● **DATA PROVIDED**:
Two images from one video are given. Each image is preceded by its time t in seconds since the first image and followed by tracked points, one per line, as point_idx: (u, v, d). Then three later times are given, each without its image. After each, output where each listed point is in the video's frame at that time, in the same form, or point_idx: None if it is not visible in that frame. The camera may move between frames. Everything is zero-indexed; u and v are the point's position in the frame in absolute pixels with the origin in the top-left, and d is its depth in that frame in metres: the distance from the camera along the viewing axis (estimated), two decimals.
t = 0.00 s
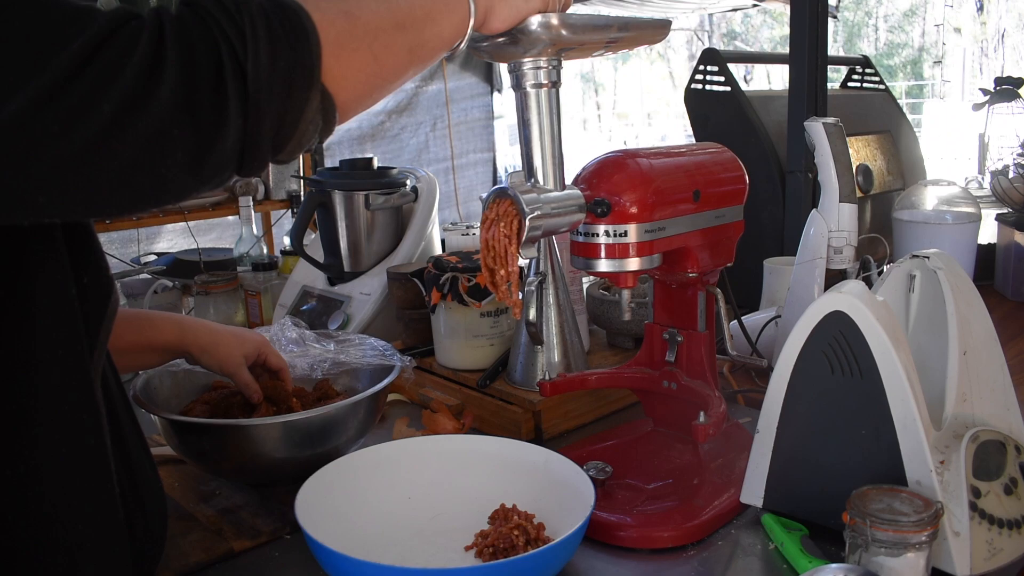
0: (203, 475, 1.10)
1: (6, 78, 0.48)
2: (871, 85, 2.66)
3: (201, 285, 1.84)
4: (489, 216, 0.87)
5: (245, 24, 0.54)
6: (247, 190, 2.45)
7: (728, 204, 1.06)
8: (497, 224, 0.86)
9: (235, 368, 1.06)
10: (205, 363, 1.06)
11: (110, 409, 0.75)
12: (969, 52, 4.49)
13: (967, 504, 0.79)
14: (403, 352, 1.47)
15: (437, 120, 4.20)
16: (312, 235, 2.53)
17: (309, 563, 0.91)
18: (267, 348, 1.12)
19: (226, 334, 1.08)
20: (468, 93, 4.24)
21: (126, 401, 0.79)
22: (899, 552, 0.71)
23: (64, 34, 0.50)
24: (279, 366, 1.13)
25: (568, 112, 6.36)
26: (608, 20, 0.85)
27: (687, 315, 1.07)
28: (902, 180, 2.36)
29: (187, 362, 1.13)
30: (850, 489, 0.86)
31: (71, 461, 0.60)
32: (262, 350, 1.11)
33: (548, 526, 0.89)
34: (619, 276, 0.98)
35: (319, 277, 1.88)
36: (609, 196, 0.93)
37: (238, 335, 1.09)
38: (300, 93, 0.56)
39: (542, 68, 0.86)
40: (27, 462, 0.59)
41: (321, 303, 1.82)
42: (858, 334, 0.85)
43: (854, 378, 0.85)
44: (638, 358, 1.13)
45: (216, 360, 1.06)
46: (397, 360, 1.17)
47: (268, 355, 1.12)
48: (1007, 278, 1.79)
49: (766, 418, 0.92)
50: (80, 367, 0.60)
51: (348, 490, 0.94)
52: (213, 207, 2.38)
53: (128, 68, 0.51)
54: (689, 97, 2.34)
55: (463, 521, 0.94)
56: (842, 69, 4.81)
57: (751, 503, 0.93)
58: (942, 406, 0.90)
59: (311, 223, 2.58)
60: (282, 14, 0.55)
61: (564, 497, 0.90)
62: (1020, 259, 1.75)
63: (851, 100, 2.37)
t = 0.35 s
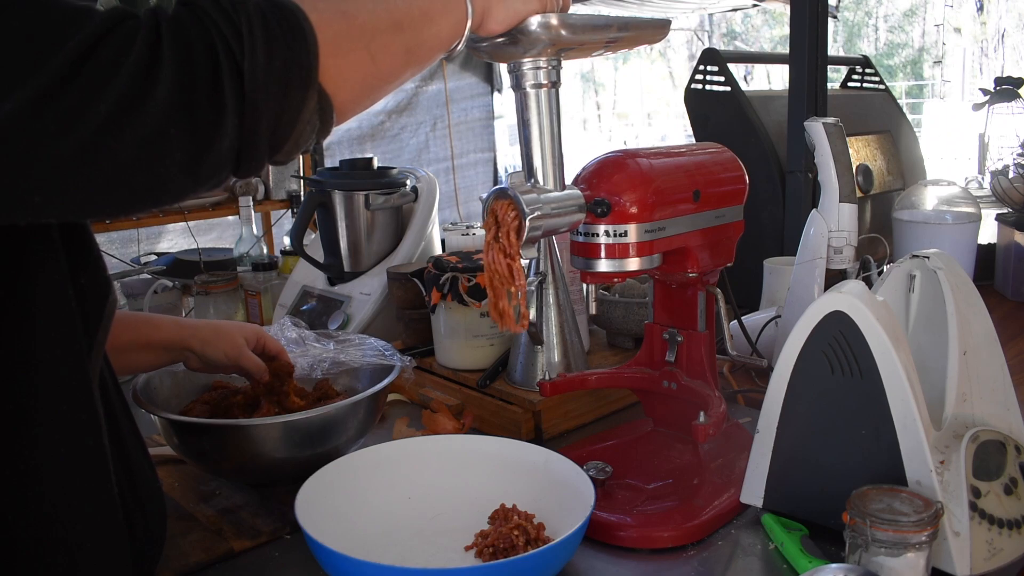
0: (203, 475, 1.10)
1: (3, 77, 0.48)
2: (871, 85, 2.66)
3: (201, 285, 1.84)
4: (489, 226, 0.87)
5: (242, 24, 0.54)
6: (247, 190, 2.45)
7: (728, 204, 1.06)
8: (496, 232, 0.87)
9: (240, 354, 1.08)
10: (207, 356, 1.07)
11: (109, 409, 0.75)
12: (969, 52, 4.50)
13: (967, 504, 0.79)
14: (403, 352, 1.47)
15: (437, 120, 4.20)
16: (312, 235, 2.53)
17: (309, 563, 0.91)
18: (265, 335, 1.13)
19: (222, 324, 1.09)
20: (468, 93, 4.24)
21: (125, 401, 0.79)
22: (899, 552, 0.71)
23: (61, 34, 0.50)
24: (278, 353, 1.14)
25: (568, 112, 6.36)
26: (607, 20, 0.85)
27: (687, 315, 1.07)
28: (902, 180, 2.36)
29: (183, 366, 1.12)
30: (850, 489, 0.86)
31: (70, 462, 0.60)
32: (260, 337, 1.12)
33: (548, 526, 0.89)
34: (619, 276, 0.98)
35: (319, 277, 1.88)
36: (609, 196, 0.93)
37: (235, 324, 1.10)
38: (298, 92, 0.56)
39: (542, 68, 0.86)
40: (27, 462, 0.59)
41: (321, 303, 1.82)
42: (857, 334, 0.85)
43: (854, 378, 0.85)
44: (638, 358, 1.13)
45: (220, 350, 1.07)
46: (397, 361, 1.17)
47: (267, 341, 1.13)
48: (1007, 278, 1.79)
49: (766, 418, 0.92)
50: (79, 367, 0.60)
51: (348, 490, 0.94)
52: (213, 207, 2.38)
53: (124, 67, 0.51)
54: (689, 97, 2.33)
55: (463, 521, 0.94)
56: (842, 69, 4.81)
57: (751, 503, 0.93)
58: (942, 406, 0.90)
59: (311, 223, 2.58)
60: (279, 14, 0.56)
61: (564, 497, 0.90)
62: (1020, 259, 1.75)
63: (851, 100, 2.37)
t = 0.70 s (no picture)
0: (203, 475, 1.10)
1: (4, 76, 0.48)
2: (871, 85, 2.66)
3: (201, 285, 1.84)
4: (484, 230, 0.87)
5: (245, 24, 0.54)
6: (247, 191, 2.45)
7: (728, 204, 1.06)
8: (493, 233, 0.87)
9: (241, 345, 1.10)
10: (208, 351, 1.09)
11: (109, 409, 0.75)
12: (969, 52, 4.50)
13: (967, 504, 0.79)
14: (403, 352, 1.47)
15: (437, 120, 4.20)
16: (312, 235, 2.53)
17: (309, 563, 0.91)
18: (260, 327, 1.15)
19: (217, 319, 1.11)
20: (468, 93, 4.24)
21: (125, 402, 0.79)
22: (899, 552, 0.71)
23: (62, 33, 0.50)
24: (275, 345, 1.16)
25: (568, 112, 6.35)
26: (608, 20, 0.85)
27: (687, 315, 1.07)
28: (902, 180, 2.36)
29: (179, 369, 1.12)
30: (850, 489, 0.86)
31: (71, 462, 0.60)
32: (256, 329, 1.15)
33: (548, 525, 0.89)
34: (619, 276, 0.98)
35: (319, 277, 1.88)
36: (609, 196, 0.93)
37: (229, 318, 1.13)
38: (300, 92, 0.56)
39: (542, 68, 0.86)
40: (28, 462, 0.59)
41: (321, 304, 1.82)
42: (858, 334, 0.85)
43: (854, 378, 0.85)
44: (638, 358, 1.13)
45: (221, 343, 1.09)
46: (397, 360, 1.17)
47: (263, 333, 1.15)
48: (1007, 278, 1.79)
49: (766, 418, 0.92)
50: (81, 368, 0.60)
51: (348, 490, 0.94)
52: (213, 207, 2.38)
53: (125, 67, 0.51)
54: (689, 97, 2.33)
55: (463, 521, 0.94)
56: (842, 69, 4.81)
57: (751, 504, 0.93)
58: (942, 407, 0.90)
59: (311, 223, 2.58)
60: (281, 14, 0.55)
61: (563, 497, 0.90)
62: (1020, 259, 1.75)
63: (851, 100, 2.37)
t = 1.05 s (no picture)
0: (203, 475, 1.10)
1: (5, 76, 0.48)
2: (871, 85, 2.66)
3: (201, 285, 1.84)
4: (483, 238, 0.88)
5: (246, 23, 0.54)
6: (247, 191, 2.45)
7: (728, 204, 1.06)
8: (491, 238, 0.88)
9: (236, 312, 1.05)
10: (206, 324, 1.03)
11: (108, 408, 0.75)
12: (969, 52, 4.50)
13: (967, 504, 0.79)
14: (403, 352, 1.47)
15: (437, 120, 4.19)
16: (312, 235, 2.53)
17: (309, 563, 0.91)
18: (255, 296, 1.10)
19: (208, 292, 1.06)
20: (469, 93, 4.24)
21: (126, 402, 0.79)
22: (899, 552, 0.71)
23: (62, 33, 0.50)
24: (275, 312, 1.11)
25: (568, 112, 6.35)
26: (608, 20, 0.85)
27: (687, 315, 1.07)
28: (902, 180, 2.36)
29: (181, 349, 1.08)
30: (850, 488, 0.86)
31: (71, 461, 0.60)
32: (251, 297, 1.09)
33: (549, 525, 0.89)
34: (619, 276, 0.98)
35: (319, 277, 1.88)
36: (609, 196, 0.93)
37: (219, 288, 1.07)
38: (301, 92, 0.56)
39: (542, 68, 0.86)
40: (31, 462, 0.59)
41: (321, 303, 1.82)
42: (858, 334, 0.85)
43: (854, 378, 0.85)
44: (638, 358, 1.13)
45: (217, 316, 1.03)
46: (397, 360, 1.17)
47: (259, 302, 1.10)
48: (1007, 278, 1.79)
49: (766, 418, 0.92)
50: (81, 367, 0.60)
51: (348, 490, 0.94)
52: (213, 207, 2.37)
53: (125, 66, 0.51)
54: (689, 97, 2.33)
55: (463, 521, 0.94)
56: (842, 70, 4.81)
57: (751, 503, 0.93)
58: (942, 407, 0.90)
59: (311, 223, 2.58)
60: (282, 14, 0.55)
61: (563, 497, 0.90)
62: (1020, 259, 1.75)
63: (851, 100, 2.37)
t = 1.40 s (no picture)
0: (203, 475, 1.10)
1: None
2: (871, 85, 2.66)
3: (201, 286, 1.84)
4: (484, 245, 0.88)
5: (241, 13, 0.54)
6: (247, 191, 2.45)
7: (728, 204, 1.06)
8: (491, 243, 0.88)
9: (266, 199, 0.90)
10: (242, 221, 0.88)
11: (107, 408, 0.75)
12: (969, 52, 4.50)
13: (967, 504, 0.79)
14: (403, 352, 1.47)
15: (437, 120, 4.19)
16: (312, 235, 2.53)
17: (309, 563, 0.91)
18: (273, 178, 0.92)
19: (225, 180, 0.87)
20: (468, 93, 4.24)
21: (126, 401, 0.79)
22: (900, 551, 0.71)
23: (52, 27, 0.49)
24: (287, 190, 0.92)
25: (568, 112, 6.35)
26: (607, 20, 0.85)
27: (687, 315, 1.07)
28: (902, 180, 2.36)
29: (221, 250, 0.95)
30: (850, 489, 0.86)
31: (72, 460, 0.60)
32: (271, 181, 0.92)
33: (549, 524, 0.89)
34: (619, 276, 0.98)
35: (319, 277, 1.88)
36: (609, 196, 0.93)
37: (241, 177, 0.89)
38: (297, 81, 0.56)
39: (541, 68, 0.86)
40: (33, 461, 0.59)
41: (321, 304, 1.82)
42: (858, 334, 0.85)
43: (854, 378, 0.85)
44: (638, 358, 1.13)
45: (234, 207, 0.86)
46: (397, 360, 1.17)
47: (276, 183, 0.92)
48: (1007, 278, 1.79)
49: (766, 418, 0.92)
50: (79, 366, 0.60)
51: (348, 490, 0.94)
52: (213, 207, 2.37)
53: (118, 58, 0.50)
54: (689, 97, 2.33)
55: (463, 521, 0.94)
56: (842, 70, 4.81)
57: (751, 503, 0.93)
58: (942, 406, 0.90)
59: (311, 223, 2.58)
60: (277, 5, 0.55)
61: (564, 497, 0.90)
62: (1020, 259, 1.75)
63: (851, 100, 2.37)
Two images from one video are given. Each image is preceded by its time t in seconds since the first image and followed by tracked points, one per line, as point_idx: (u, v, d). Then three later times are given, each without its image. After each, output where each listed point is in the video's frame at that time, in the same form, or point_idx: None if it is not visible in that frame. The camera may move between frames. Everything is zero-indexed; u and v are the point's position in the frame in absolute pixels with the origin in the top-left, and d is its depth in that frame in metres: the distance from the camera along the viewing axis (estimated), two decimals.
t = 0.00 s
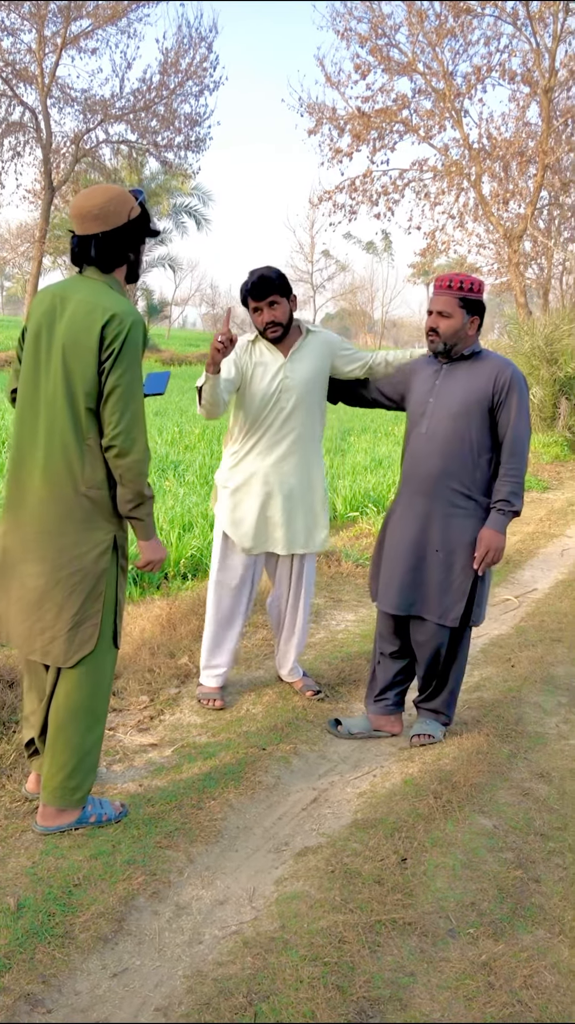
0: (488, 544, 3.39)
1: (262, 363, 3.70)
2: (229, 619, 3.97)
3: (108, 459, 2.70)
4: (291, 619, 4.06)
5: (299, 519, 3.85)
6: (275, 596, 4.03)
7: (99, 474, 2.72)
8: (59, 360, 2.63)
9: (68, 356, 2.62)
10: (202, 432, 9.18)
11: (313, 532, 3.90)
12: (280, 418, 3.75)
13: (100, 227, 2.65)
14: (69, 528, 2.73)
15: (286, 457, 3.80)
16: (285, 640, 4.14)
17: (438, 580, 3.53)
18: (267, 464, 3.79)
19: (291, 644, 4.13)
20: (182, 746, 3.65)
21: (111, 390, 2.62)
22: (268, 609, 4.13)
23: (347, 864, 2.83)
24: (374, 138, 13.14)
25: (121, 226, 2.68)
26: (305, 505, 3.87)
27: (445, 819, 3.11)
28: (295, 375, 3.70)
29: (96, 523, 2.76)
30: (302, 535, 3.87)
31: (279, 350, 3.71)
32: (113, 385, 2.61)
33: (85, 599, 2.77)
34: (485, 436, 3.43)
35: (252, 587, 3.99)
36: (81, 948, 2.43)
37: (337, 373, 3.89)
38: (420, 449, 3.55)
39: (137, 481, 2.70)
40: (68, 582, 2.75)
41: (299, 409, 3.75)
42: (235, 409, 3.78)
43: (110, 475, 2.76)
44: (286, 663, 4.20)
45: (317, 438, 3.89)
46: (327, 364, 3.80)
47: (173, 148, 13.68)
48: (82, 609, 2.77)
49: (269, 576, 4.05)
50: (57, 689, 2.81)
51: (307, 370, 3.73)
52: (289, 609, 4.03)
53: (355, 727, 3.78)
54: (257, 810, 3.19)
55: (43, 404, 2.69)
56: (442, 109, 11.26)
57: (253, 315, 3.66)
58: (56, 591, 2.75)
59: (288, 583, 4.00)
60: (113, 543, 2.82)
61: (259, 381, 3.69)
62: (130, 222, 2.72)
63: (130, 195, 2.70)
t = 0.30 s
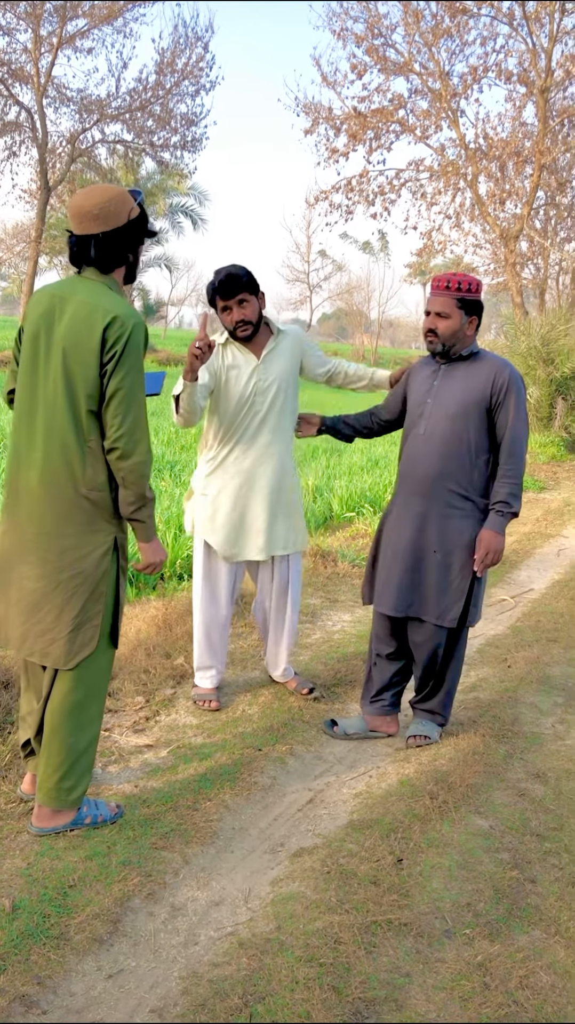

● **GOAL OF THE EXERCISE**: Using the data above, transcribe the lines that run from the line with "47: (263, 333, 1.15)" to the line with "32: (251, 297, 1.09)", both ends kept, and output nothing else.

● **RESULT BELOW**:
47: (263, 333, 1.15)
48: (1007, 278, 1.79)
49: (766, 418, 0.92)
50: (81, 368, 0.60)
51: (348, 490, 0.94)
52: (213, 207, 2.38)
53: (125, 67, 0.51)
54: (689, 97, 2.33)
55: (463, 521, 0.94)
56: (842, 69, 4.81)
57: (751, 504, 0.93)
58: (942, 407, 0.90)
59: (311, 223, 2.58)
60: (281, 14, 0.55)
61: (563, 497, 0.90)
62: (1020, 259, 1.75)
63: (851, 100, 2.37)
t = 1.05 s (no picture)
0: (203, 475, 1.10)
1: (5, 76, 0.48)
2: (871, 85, 2.66)
3: (201, 285, 1.84)
4: (483, 238, 0.88)
5: (246, 23, 0.54)
6: (247, 191, 2.45)
7: (728, 204, 1.06)
8: (491, 238, 0.88)
9: (236, 312, 1.05)
10: (206, 324, 1.03)
11: (108, 408, 0.75)
12: (969, 52, 4.50)
13: (967, 504, 0.79)
14: (403, 352, 1.47)
15: (437, 120, 4.19)
16: (312, 235, 2.53)
17: (309, 563, 0.91)
18: (255, 296, 1.10)
19: (208, 292, 1.06)
20: (469, 93, 4.24)
21: (126, 402, 0.79)
22: (899, 552, 0.71)
23: (62, 33, 0.50)
24: (275, 312, 1.11)
25: (568, 112, 6.35)
26: (608, 20, 0.85)
27: (687, 315, 1.07)
28: (902, 180, 2.36)
29: (181, 349, 1.08)
30: (850, 488, 0.86)
31: (71, 461, 0.60)
32: (251, 297, 1.09)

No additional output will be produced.